Die Verlockung, mal das Kondom wegzulassen, wurde immer größer. Ich kam zu einem Punkt, wo ich entscheiden musste: Entweder lebe ich mit ständiger Angst vor HIV, weswegen ich Sex auch nicht uneingeschränkt genießen kann, oder ich gebe auf und akzeptiere, dass HIV kein „Wenn“, sondern ein „Wann“ ist. Ich habe immer wieder junge Männer mit dieser Einstellung getroffen: „Ich werde sowieso irgendwann HIV bekommen. Wenn es passiert, dann lasse ich mich einfach behandeln.“
Diese Einstellung kam für mich aber nicht in Frage. Glücklicherweise habe ich zu diesem Zeitpunkt von der PrEP erfahren und wusste sofort, das ist genau die dritte Option, die ich brauche.
Was hat dein Umfeld gesagt, als du mit der PrEP begonnen hast? Wie waren die Reaktionen?
Das war sehr unterschiedlich. Bei Heteros kam das eigentlich sehr gut an – der Vergleich mit der Anti-Baby-Pille war für sie fast selbstverständlich.
Die Schwulen dagegen hatten schon Probleme damit und waren teils ziemlich moralisch. Ich denke, das hängt damit zusammen, dass es manchen Schwulen nach mehr als 30 Jahren „Condom-only“-Botschaft schwerfällt, diese fast schon heilige Botschaft aufzugeben. Immerhin haben wir ja alle gelernt, Analverkehr ohne Gummi sei eine „Sünde“. Und jetzt kommt jemand, der meint, Sex ohne Gummi sei nicht mehr unsafe?!

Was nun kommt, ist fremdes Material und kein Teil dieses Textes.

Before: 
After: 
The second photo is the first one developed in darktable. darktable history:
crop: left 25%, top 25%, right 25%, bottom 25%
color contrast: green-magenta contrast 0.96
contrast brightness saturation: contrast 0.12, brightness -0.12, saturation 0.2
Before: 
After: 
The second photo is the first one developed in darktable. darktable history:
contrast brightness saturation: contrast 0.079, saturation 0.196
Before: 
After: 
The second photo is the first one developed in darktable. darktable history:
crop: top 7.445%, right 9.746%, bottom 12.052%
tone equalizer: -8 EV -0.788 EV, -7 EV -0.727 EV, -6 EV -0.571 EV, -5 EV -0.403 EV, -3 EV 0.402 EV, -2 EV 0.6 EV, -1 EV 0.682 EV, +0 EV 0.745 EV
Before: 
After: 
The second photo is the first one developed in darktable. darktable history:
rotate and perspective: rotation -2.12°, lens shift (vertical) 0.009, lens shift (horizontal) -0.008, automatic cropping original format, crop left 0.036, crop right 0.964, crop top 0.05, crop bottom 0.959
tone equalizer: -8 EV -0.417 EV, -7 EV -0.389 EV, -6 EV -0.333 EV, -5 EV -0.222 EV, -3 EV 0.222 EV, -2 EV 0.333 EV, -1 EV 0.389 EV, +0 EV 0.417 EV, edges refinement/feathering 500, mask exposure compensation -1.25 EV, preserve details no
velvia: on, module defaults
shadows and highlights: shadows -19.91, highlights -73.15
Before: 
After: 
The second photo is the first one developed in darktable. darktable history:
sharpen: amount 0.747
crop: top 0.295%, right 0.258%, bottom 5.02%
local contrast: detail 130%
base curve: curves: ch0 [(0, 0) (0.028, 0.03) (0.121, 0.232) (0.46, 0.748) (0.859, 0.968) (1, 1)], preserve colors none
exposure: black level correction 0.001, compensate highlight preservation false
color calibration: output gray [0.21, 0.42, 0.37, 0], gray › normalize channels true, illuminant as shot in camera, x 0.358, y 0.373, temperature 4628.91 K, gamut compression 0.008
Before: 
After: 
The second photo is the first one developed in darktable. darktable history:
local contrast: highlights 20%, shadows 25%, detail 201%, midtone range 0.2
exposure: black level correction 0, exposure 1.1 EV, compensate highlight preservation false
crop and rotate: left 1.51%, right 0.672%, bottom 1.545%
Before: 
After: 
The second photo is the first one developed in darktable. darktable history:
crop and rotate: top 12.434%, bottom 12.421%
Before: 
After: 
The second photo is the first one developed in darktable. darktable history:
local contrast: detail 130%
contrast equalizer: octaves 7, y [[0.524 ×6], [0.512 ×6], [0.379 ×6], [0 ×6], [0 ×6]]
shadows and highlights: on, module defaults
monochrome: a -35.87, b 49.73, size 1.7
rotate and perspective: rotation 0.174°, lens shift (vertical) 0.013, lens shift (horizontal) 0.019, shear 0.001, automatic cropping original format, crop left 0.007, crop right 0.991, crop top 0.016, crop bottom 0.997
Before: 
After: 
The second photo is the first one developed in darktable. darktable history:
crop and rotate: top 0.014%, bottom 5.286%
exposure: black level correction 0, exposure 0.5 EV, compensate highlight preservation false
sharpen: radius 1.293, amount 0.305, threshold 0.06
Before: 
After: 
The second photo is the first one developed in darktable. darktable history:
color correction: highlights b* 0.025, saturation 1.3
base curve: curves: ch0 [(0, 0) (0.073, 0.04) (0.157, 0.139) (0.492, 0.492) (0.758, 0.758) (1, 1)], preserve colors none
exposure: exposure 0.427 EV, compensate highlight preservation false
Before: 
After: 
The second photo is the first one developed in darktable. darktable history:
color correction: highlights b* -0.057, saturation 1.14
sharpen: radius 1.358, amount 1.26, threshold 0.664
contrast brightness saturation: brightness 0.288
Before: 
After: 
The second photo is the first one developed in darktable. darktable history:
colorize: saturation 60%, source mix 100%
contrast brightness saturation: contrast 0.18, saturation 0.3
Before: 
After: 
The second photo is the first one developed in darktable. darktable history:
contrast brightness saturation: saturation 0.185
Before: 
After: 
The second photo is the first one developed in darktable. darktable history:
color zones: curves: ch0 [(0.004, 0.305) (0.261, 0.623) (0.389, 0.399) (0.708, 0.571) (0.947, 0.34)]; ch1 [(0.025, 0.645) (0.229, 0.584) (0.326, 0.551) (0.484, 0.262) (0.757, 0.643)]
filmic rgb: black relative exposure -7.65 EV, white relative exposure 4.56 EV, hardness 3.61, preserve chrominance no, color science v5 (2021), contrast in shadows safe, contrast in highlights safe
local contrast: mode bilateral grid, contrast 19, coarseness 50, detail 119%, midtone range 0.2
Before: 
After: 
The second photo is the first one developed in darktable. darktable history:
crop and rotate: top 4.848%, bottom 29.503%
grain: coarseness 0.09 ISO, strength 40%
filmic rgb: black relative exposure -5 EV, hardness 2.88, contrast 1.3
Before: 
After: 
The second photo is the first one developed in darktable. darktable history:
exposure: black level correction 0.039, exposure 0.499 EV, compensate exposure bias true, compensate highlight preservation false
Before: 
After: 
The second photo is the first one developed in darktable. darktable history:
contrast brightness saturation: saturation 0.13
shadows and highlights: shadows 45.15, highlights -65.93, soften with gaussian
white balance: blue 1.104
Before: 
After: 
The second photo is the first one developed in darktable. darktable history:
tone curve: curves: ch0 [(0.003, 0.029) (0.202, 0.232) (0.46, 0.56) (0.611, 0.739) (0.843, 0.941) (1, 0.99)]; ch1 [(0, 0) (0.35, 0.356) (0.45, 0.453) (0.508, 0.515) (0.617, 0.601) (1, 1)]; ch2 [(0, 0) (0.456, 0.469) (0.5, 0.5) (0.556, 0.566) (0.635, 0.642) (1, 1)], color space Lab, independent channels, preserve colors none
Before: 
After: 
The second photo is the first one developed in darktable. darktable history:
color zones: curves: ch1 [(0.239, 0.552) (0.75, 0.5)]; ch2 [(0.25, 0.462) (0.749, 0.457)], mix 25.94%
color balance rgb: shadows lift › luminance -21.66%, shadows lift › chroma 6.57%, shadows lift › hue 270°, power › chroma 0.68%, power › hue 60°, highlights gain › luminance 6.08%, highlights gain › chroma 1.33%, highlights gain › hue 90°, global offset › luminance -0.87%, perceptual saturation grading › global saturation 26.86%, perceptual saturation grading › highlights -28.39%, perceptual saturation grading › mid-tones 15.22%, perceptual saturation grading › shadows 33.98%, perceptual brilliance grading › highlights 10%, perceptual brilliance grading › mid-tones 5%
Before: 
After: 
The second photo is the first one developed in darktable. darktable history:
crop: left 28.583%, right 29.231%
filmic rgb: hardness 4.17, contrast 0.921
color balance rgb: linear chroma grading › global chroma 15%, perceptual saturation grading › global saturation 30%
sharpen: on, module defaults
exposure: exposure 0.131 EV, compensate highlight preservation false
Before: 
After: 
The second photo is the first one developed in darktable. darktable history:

„Mit der PrEP kann sich jeder schützen, ohne mit dem anderen verhandeln zu müssen“
Wir waren so lange daran gewöhnt, dass der andere für unsere Gesundheit verantwortlich ist, und plötzlich kann jeder sich mit der PrEP schützen, ohne mit dem anderen verhandeln zu müssen … Das verlangt ein großes Umdenken.
Hat sich dein Sexleben mit der PrEP verändert?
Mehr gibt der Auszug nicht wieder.